▶ _PROBLEM REQUIREMENTS_
Return each line of the listing that has the word "SourceGraphic" in it.

Top of EXTRACTED INFORMATION

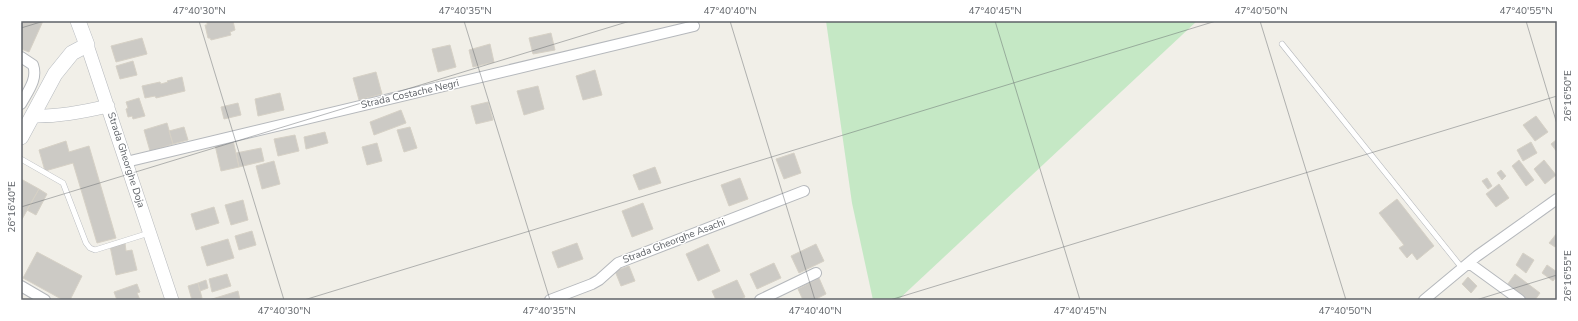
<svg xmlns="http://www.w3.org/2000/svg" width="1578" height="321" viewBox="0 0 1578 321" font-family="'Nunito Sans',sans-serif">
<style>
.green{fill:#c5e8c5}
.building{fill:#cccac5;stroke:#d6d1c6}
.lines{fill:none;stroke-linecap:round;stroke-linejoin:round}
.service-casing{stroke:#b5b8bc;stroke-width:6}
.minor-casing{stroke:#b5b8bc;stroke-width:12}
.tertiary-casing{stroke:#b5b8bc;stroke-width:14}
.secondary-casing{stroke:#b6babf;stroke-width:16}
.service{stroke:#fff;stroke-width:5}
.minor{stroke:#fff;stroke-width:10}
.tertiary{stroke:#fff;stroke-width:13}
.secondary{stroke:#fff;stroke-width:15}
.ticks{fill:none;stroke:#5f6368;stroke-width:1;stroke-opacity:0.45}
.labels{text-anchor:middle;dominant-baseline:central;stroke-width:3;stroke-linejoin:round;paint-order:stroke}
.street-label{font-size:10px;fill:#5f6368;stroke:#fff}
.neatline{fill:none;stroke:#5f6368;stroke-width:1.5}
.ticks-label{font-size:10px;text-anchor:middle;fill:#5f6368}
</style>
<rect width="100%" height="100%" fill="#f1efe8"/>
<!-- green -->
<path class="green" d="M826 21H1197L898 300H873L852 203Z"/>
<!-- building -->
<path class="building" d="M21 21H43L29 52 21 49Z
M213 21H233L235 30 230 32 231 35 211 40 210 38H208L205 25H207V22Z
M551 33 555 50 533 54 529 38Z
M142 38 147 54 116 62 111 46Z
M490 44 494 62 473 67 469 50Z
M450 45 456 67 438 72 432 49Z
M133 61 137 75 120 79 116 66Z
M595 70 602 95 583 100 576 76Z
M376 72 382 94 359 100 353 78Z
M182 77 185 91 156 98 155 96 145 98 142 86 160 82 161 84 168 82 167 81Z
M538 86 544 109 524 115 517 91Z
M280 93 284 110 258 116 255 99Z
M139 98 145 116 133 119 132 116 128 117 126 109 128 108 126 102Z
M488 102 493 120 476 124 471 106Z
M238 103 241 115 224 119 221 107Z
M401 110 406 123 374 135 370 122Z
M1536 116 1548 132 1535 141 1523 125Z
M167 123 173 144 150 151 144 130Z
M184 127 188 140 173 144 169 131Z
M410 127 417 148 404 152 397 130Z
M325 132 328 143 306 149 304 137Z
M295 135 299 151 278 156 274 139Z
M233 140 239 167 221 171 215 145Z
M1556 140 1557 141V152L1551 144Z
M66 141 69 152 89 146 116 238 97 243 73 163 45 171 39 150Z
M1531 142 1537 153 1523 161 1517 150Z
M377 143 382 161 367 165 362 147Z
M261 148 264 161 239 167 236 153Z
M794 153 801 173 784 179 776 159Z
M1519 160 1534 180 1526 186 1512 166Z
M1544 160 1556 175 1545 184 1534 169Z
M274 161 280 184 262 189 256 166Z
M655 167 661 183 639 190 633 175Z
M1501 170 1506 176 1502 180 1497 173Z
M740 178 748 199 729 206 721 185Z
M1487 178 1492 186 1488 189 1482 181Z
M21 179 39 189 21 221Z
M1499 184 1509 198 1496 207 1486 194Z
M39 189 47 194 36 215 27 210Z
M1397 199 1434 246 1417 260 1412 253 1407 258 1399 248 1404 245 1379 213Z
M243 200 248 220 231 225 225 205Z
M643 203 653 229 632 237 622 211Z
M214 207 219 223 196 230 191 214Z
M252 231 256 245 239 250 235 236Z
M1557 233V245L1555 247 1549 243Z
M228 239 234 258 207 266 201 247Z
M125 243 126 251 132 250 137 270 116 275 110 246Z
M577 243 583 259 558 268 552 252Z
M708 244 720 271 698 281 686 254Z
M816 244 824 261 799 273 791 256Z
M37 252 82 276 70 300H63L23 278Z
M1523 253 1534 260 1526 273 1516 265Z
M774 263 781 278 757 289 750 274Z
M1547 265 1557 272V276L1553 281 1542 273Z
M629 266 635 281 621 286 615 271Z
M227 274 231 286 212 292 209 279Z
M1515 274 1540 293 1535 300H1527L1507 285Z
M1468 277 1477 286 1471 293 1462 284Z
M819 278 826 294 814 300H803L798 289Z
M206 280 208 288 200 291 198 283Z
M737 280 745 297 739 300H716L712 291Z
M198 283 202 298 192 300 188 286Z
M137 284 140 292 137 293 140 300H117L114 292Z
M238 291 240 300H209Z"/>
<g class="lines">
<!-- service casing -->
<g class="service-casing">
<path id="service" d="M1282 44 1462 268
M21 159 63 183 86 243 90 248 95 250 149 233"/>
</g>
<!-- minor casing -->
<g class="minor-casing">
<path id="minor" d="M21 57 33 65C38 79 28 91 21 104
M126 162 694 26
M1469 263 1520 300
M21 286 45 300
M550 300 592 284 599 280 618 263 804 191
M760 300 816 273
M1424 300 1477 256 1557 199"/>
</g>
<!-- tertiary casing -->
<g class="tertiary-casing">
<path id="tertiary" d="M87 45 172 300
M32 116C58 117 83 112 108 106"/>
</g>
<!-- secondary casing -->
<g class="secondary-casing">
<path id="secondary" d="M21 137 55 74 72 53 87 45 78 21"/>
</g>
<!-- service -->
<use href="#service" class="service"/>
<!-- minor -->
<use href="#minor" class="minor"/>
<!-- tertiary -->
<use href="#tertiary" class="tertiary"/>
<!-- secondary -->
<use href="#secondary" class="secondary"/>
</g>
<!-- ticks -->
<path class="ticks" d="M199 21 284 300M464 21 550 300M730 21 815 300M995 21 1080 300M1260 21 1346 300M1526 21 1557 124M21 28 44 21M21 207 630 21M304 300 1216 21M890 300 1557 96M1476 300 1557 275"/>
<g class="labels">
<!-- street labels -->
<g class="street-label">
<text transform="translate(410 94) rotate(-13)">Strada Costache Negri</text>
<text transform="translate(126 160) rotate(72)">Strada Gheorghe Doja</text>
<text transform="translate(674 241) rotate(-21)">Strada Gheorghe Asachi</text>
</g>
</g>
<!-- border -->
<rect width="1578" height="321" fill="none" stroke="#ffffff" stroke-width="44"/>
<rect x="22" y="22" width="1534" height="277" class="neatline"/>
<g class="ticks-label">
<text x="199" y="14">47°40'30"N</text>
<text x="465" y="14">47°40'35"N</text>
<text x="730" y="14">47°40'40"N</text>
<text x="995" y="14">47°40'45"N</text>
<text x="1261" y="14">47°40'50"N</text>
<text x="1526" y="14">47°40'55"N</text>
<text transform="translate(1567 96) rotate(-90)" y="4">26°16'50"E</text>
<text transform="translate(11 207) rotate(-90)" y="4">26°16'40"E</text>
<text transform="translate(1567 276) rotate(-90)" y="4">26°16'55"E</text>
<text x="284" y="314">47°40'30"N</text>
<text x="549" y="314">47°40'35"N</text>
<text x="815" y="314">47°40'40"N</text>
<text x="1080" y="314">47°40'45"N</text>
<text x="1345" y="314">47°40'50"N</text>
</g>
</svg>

Bottom of EXTRACTED INFORMATION
Top of EXTRACTED INFORMATION

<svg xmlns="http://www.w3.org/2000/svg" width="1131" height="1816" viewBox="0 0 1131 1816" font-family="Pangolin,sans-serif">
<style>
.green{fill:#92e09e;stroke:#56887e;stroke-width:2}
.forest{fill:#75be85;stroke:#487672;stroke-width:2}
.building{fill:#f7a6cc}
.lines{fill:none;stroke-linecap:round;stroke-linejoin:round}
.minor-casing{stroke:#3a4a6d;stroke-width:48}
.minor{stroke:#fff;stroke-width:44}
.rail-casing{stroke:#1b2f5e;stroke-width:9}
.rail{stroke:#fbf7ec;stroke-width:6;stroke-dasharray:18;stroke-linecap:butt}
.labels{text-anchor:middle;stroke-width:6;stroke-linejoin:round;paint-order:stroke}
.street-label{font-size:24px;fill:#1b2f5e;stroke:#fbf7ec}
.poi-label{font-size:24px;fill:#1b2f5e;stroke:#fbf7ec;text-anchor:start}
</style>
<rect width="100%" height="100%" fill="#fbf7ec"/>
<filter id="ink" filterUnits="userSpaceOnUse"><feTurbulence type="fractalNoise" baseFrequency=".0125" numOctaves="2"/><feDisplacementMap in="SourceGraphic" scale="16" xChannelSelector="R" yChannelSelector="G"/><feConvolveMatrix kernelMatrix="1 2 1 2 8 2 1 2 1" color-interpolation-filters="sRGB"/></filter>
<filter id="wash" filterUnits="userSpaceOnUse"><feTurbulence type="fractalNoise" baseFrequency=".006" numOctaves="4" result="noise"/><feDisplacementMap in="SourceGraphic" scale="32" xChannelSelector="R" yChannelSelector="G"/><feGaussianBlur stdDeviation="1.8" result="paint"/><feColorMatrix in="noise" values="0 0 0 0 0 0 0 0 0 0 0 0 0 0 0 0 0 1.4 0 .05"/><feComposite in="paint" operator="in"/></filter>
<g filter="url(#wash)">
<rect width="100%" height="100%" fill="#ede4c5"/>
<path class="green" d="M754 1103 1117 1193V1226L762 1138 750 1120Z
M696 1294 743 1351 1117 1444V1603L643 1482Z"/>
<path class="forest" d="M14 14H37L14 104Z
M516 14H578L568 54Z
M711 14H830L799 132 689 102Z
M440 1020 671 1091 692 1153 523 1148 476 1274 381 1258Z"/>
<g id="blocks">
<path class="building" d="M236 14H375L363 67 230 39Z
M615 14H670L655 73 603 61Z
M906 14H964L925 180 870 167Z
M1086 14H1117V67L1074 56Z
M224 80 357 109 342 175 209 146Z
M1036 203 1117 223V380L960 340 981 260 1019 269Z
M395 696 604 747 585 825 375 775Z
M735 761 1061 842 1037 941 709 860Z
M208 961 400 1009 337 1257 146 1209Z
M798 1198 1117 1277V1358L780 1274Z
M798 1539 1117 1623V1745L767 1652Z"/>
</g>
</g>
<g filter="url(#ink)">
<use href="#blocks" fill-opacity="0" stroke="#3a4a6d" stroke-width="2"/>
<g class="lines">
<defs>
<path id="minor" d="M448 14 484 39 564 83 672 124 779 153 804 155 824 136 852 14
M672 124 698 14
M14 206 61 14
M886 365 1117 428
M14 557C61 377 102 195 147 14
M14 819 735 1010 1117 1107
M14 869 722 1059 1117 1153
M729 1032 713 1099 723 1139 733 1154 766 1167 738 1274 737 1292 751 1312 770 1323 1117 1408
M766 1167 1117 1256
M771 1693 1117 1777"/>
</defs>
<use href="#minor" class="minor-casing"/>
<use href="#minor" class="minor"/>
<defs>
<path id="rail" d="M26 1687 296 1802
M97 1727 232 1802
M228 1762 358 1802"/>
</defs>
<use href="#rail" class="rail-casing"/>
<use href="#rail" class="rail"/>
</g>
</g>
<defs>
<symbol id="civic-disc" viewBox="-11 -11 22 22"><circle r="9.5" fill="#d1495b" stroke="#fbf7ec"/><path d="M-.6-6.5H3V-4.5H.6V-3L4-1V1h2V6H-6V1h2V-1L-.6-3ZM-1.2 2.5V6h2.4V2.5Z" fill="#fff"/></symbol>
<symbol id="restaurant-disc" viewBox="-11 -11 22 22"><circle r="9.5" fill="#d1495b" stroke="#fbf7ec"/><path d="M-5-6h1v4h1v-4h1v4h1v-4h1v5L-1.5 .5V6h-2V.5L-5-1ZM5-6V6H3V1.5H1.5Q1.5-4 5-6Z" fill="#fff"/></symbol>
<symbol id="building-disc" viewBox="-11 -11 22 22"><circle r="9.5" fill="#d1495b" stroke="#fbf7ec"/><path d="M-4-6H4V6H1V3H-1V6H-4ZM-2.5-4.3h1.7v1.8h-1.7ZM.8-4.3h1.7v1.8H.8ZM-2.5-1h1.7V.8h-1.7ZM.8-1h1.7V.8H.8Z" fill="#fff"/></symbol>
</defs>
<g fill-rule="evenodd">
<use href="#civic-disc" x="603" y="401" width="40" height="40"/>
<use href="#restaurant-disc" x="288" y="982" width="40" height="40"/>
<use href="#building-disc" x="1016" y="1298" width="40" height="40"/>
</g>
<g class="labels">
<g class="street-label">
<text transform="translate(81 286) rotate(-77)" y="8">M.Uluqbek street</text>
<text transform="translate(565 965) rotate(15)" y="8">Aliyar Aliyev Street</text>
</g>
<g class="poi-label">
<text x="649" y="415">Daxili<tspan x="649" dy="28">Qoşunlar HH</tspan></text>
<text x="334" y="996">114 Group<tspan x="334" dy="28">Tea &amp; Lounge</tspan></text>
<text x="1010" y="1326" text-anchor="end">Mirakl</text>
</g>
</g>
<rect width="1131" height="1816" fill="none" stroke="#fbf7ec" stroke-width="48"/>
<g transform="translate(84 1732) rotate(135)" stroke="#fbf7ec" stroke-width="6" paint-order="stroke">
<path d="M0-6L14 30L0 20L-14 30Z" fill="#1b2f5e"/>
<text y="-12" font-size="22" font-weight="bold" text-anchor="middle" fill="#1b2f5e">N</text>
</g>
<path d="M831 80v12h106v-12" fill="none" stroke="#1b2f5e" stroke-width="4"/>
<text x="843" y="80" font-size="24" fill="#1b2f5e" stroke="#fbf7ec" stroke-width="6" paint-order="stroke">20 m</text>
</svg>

Bottom of EXTRACTED INFORMATION

▶ _TASK ANSWER_
<filter id="ink" filterUnits="userSpaceOnUse"><feTurbulence type="fractalNoise" baseFrequency=".0125" numOctaves="2"/><feDisplacementMap in="SourceGraphic" scale="16" xChannelSelector="R" yChannelSelector="G"/><feConvolveMatrix kernelMatrix="1 2 1 2 8 2 1 2 1" color-interpolation-filters="sRGB"/></filter>
<filter id="wash" filterUnits="userSpaceOnUse"><feTurbulence type="fractalNoise" baseFrequency=".006" numOctaves="4" result="noise"/><feDisplacementMap in="SourceGraphic" scale="32" xChannelSelector="R" yChannelSelector="G"/><feGaussianBlur stdDeviation="1.8" result="paint"/><feColorMatrix in="noise" values="0 0 0 0 0 0 0 0 0 0 0 0 0 0 0 0 0 1.4 0 .05"/><feComposite in="paint" operator="in"/></filter>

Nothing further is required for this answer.